28 Nov 2013
Responses to the consultation did not avoid addressing significant issues however, with even the fundamental terminology – including the term “integrated reporting” – coming under stakeholder scrutiny for being allegedly too confusing or insufficiently defined.
Key technical issues raised in the comment process included:
There were plenty of questions on materiality. Only 22% of respondents “fully agreed” with the IIRC’s proposed approach, while 39% disagreed and had a major qualification. But a further 33% agreed with minor qualifications - so overall more than half supported the materiality proposals. The split between providers of capital (on whom the framework’s principles are focused) and preparers of reports was very marked, with 88% of providers agreeing with the IIRC’s definition, and the majority of report preparers disagreeing (52%).
Deeper responses on materiality were varied. Concerns were raised over prioritising the providers of financial capital over other stakeholders; treating investors as a homogenous group; and confusion with a “growing pool of materiality definitions”. Respondents were clearly uncomfortable with the legal ‘baggage’ associated with materiality – including litigation risk arising from multiple materiality thresholds in other reporting frameworks.
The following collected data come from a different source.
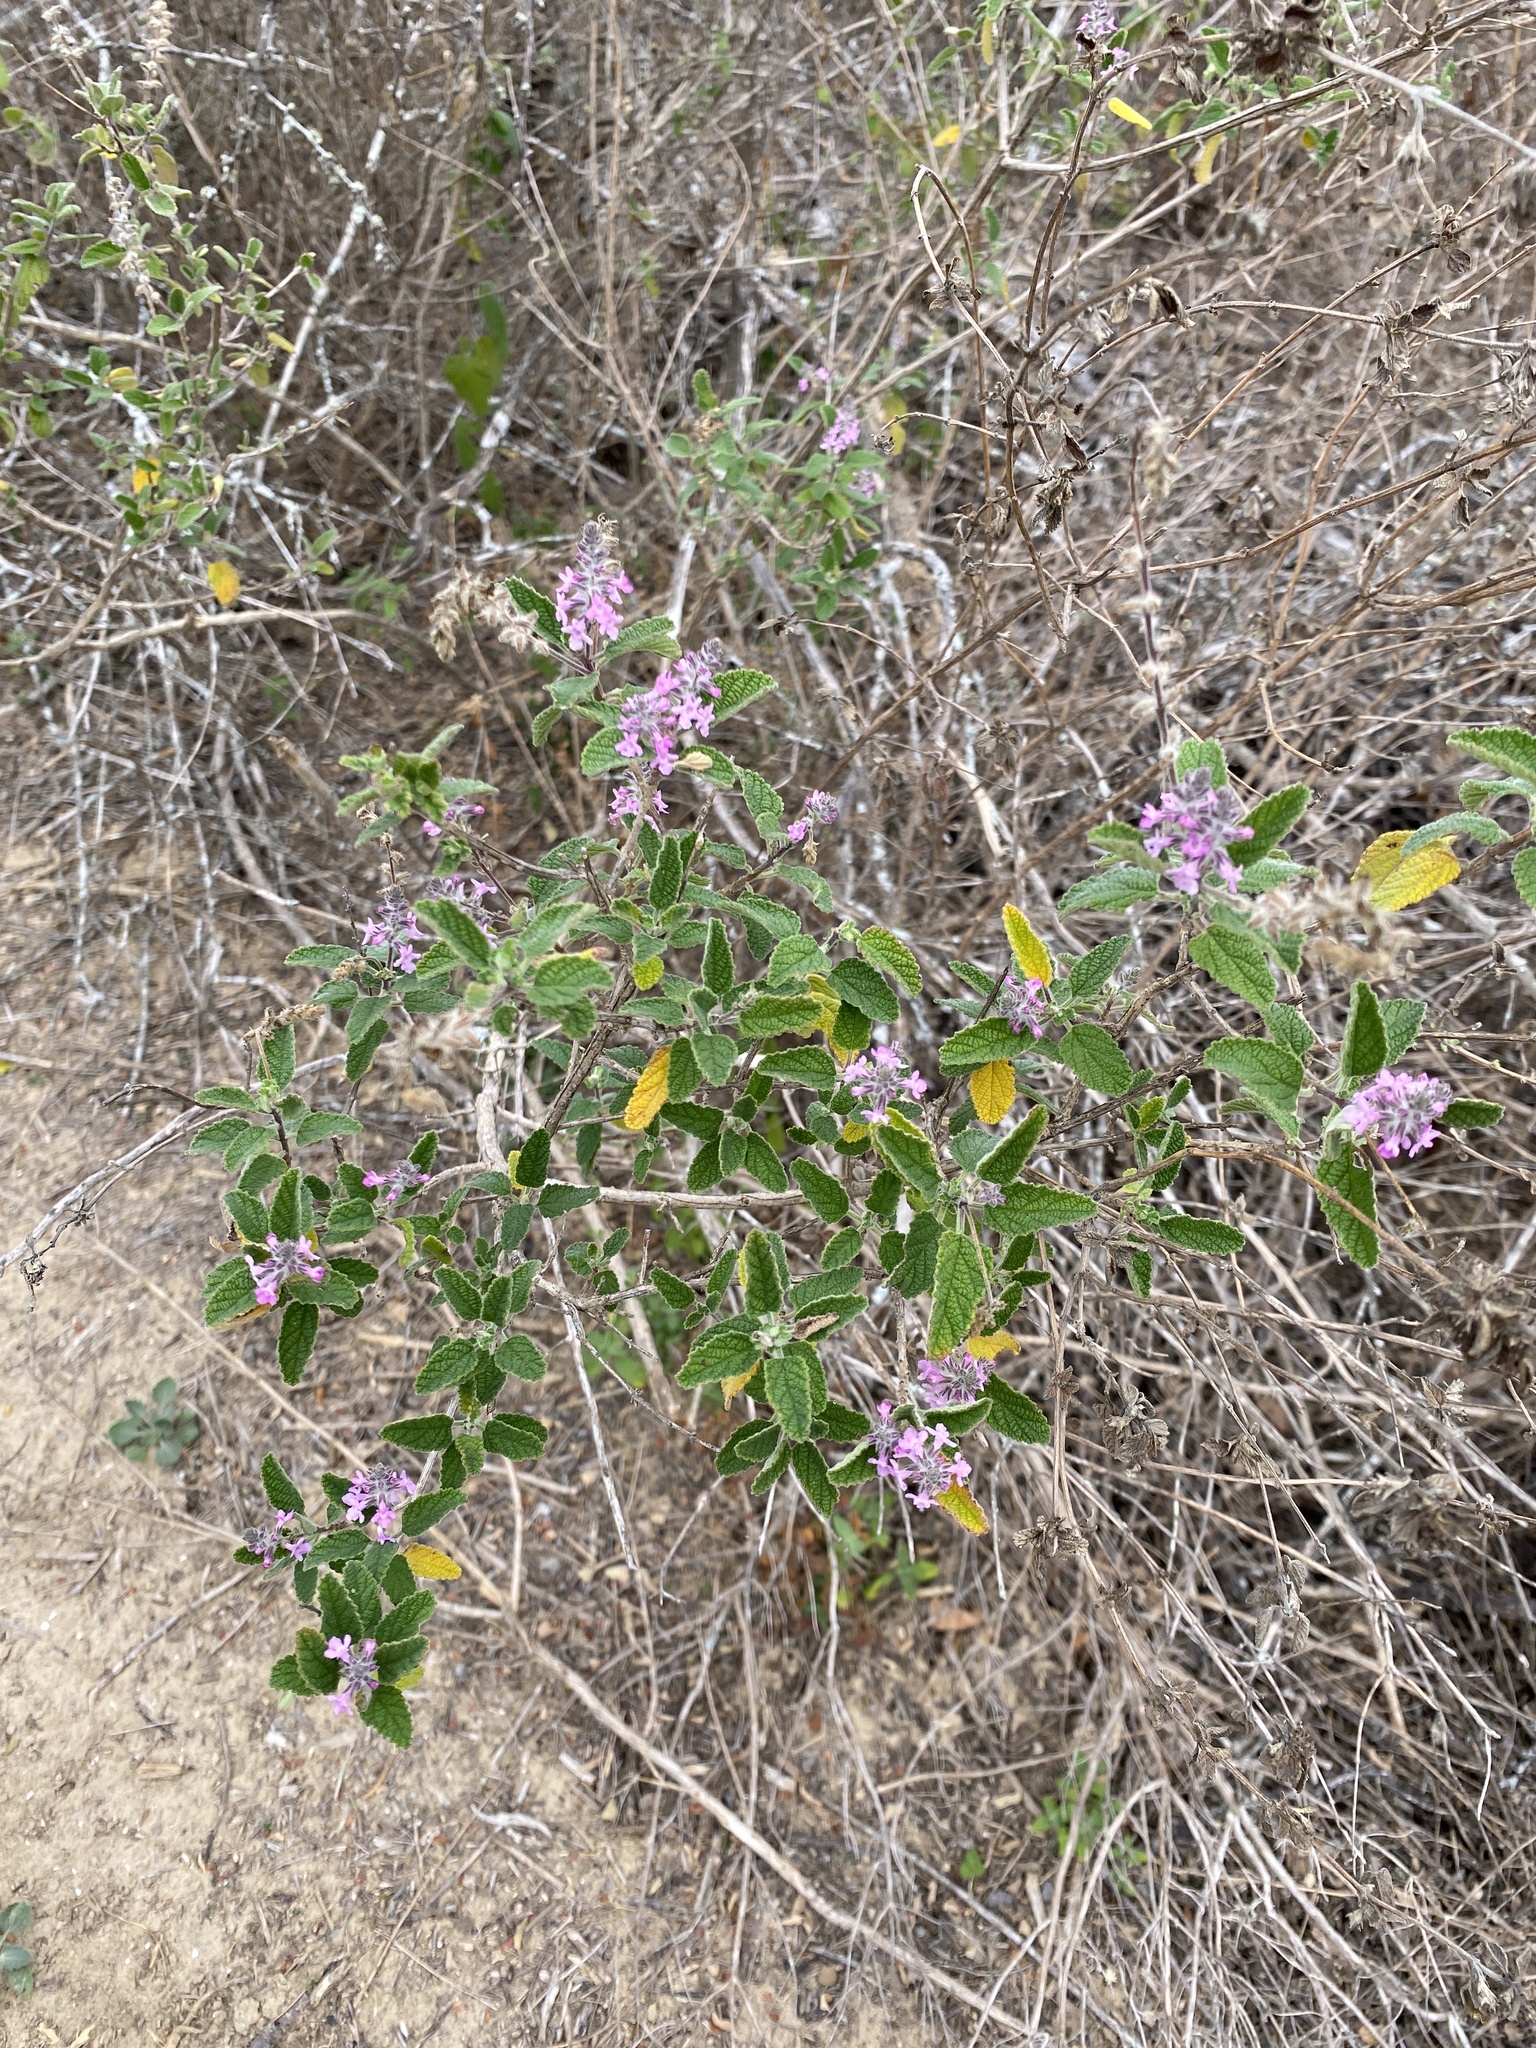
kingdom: Plantae
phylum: Tracheophyta
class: Magnoliopsida
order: Lamiales
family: Verbenaceae
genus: Aloysia
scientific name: Aloysia macrostachya
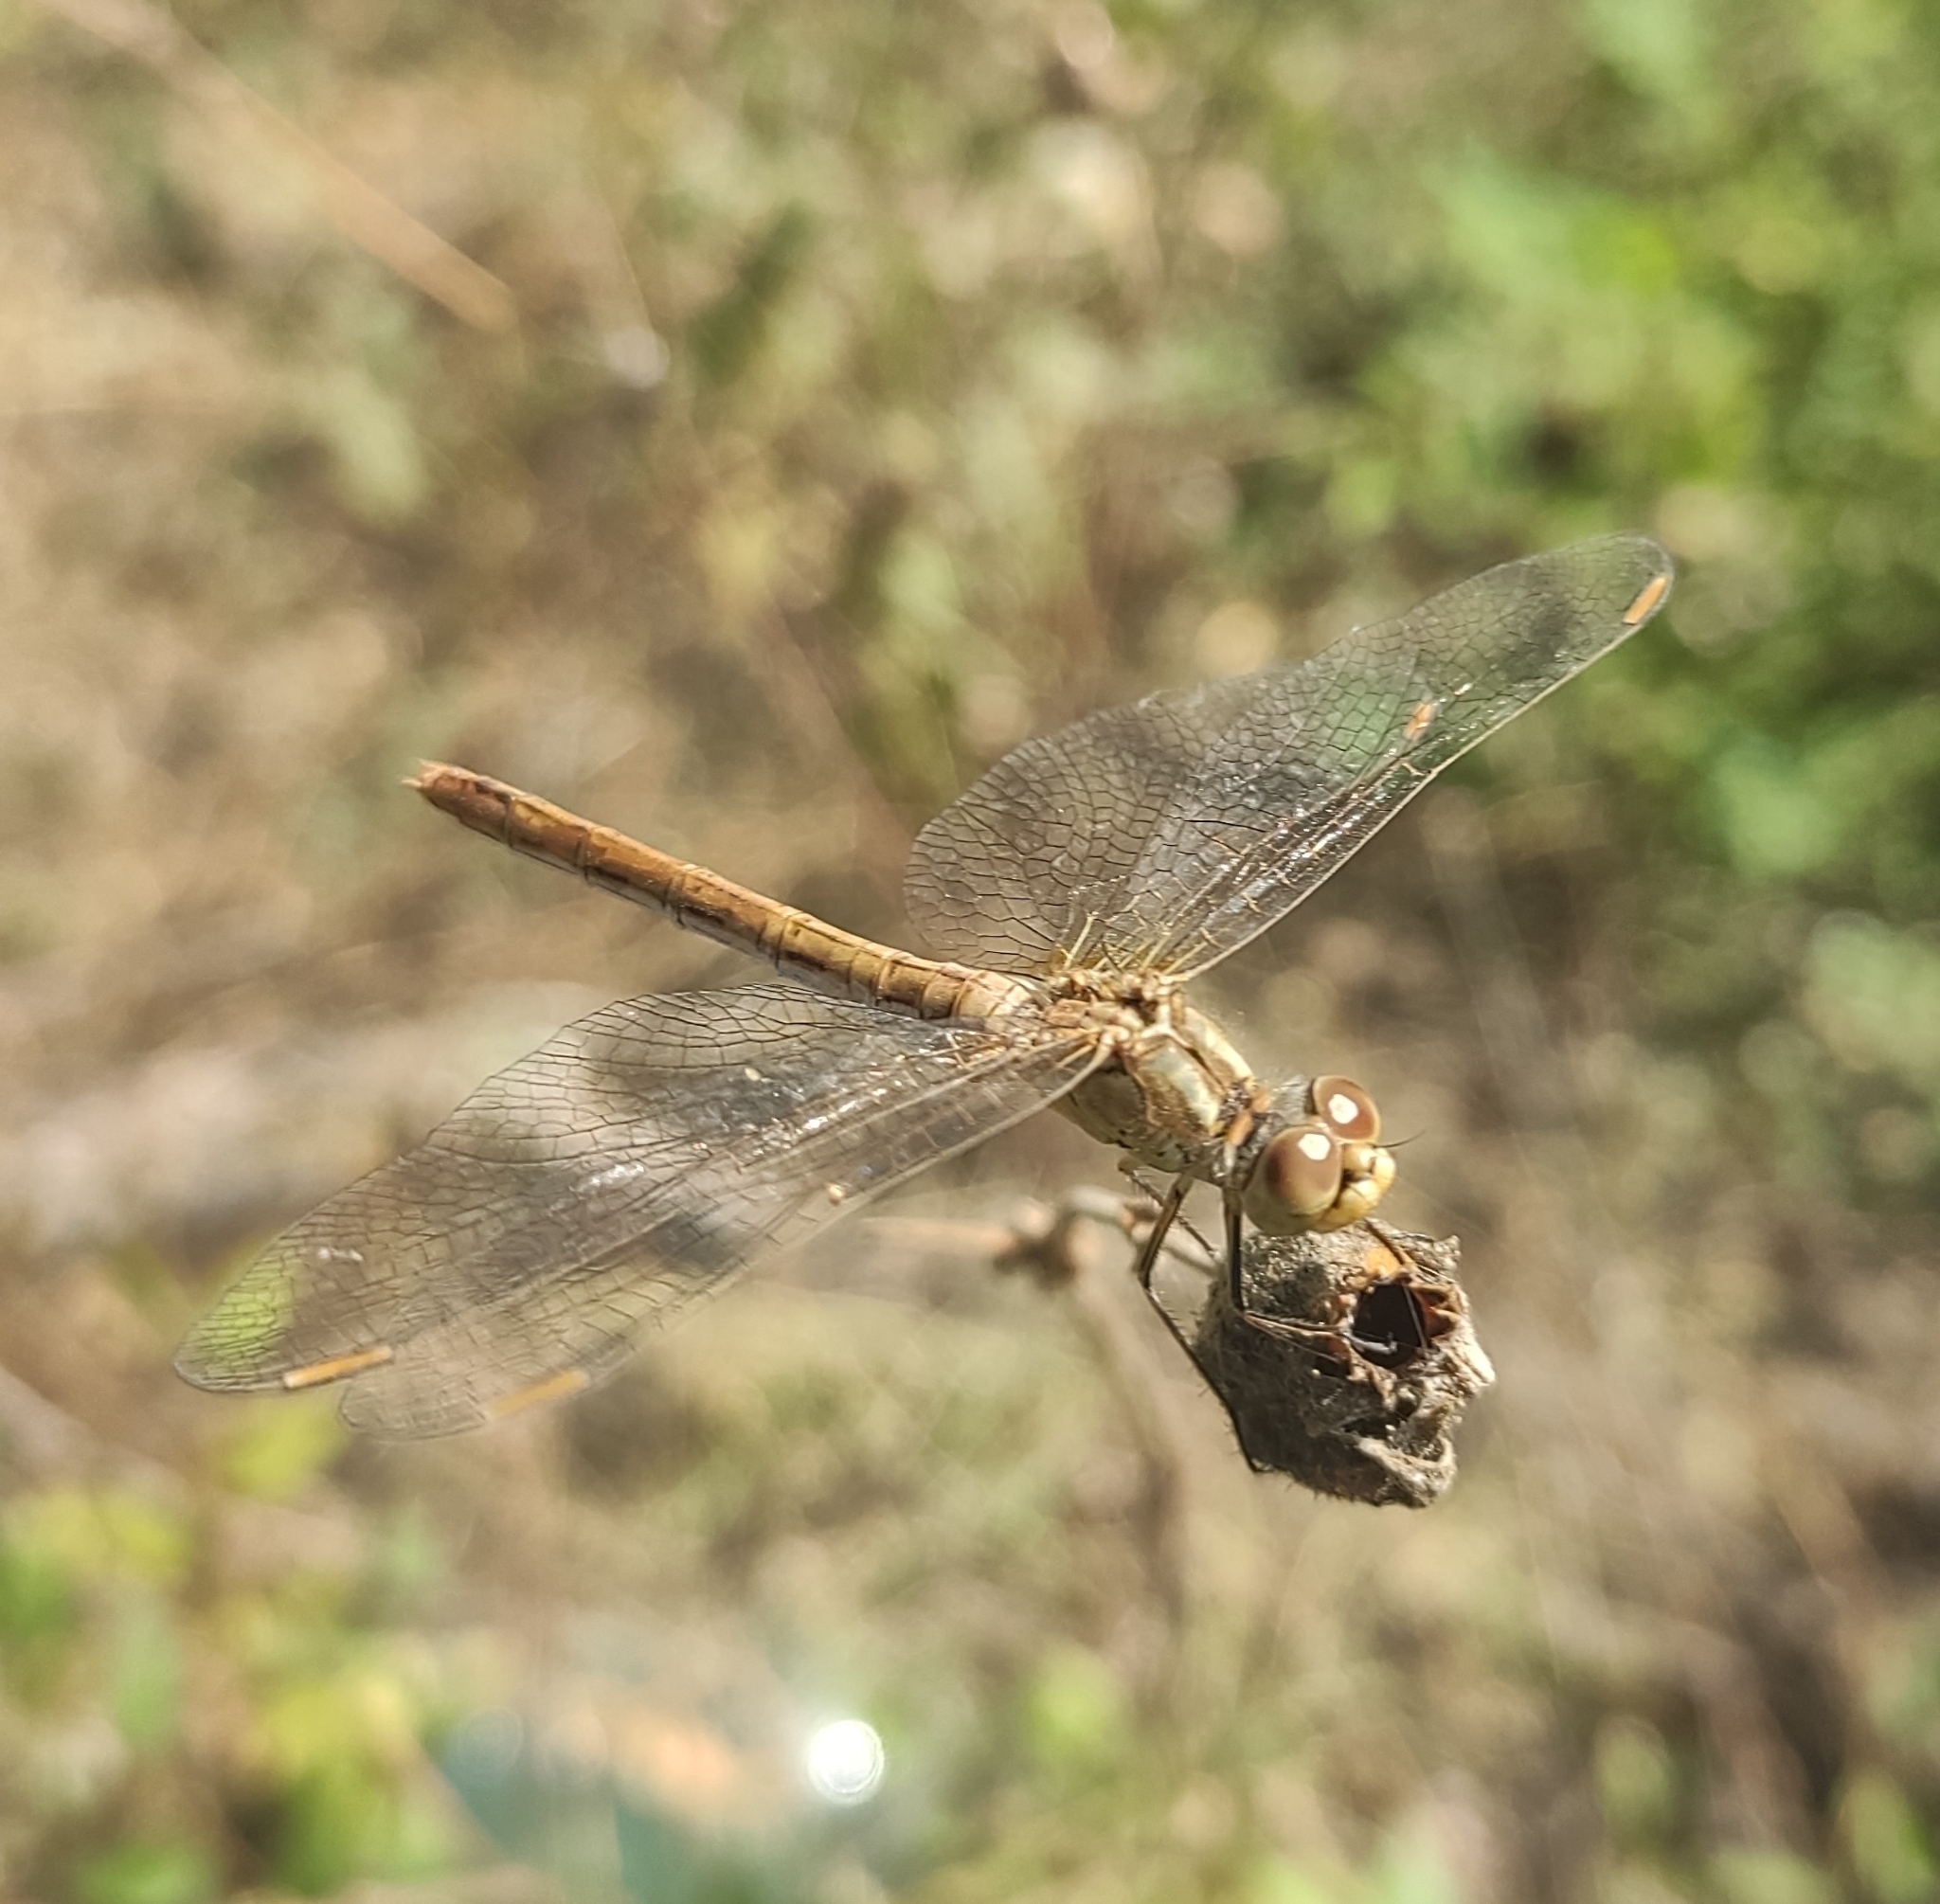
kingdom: Animalia
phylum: Arthropoda
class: Insecta
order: Odonata
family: Libellulidae
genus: Sympetrum
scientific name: Sympetrum meridionale
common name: Southern darter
The IIRC’s response to such concerns has been relaxed. In their view, the framework is seen as a work in progress that will evolve as practice evolves. “It’s important to understand that first,” said Mark O’Sullivan, a Corporate reporting director at PwC and one of the IIRC’s Working Group members “the framework was subject to comment from a multi-stakeholder group, so a difference of opinion isn’t worrying, and second, it is not and will not be final – it’s a starting point.”
Responses also demonstrated an appetite for “those charged with governance” to include a statement acknowledging responsibility for the integrated report. But they expressed confusion and concern over the legal implications of such a statement – especially over forward-looking information.
The IIRC itself is understood to be concerned about enforcing sign-off on every element of the report, because it may discourage companies from including the information that makes the report truly integrated.
With the framework published, the IIRC will turn their attention to analysing how integrated reports are being prepared. The rest of their work will focus on market testing, monitoring regulatory action and encouraging adoption.